EXERCISE INSTRUCTIONS:
Print each of the rows below line for line, without changing anything.

SUPPLIED DATA:
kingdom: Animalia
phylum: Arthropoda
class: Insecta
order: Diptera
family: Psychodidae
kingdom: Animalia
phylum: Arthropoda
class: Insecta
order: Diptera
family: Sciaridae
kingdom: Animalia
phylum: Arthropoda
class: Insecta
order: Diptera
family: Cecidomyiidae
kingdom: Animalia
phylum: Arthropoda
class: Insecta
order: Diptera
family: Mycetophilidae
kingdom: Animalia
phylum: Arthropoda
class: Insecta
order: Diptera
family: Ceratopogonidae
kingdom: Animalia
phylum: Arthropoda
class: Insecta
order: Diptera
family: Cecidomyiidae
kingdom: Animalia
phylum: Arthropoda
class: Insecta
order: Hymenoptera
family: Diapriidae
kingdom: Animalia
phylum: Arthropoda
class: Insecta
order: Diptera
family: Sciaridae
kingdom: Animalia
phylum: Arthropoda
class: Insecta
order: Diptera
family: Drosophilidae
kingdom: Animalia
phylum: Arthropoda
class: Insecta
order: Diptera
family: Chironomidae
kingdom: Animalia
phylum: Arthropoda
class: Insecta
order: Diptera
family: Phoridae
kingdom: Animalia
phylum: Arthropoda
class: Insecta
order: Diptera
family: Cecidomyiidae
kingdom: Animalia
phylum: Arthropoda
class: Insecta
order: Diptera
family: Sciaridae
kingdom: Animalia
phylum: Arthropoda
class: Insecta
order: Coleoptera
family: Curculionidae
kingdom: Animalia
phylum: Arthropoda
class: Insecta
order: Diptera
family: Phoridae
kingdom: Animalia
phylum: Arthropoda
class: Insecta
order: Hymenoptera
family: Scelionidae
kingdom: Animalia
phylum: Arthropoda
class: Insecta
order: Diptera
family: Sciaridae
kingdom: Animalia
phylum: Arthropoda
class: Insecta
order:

FINAL ANSWER:
kingdom: Animalia
phylum: Arthropoda
class: Insecta
order: Diptera
family: Psychodidae
kingdom: Animalia
phylum: Arthropoda
class: Insecta
order: Diptera
family: Sciaridae
kingdom: Animalia
phylum: Arthropoda
class: Insecta
order: Diptera
family: Cecidomyiidae
kingdom: Animalia
phylum: Arthropoda
class: Insecta
order: Diptera
family: Mycetophilidae
kingdom: Animalia
phylum: Arthropoda
class: Insecta
order: Diptera
family: Ceratopogonidae
kingdom: Animalia
phylum: Arthropoda
class: Insecta
order: Diptera
family: Cecidomyiidae
kingdom: Animalia
phylum: Arthropoda
class: Insecta
order: Hymenoptera
family: Diapriidae
kingdom: Animalia
phylum: Arthropoda
class: Insecta
order: Diptera
family: Sciaridae
kingdom: Animalia
phylum: Arthropoda
class: Insecta
order: Diptera
family: Drosophilidae
kingdom: Animalia
phylum: Arthropoda
class: Insecta
order: Diptera
family: Chironomidae
kingdom: Animalia
phylum: Arthropoda
class: Insecta
order: Diptera
family: Phoridae
kingdom: Animalia
phylum: Arthropoda
class: Insecta
order: Diptera
family: Cecidomyiidae
kingdom: Animalia
phylum: Arthropoda
class: Insecta
order: Diptera
family: Sciaridae
kingdom: Animalia
phylum: Arthropoda
class: Insecta
order: Coleoptera
family: Curculionidae
kingdom: Animalia
phylum: Arthropoda
class: Insecta
order: Diptera
family: Phoridae
kingdom: Animalia
phylum: Arthropoda
class: Insecta
order: Hymenoptera
family: Scelionidae
kingdom: Animalia
phylum: Arthropoda
class: Insecta
order: Diptera
family: Sciaridae
kingdom: Animalia
phylum: Arthropoda
class: Insecta
order:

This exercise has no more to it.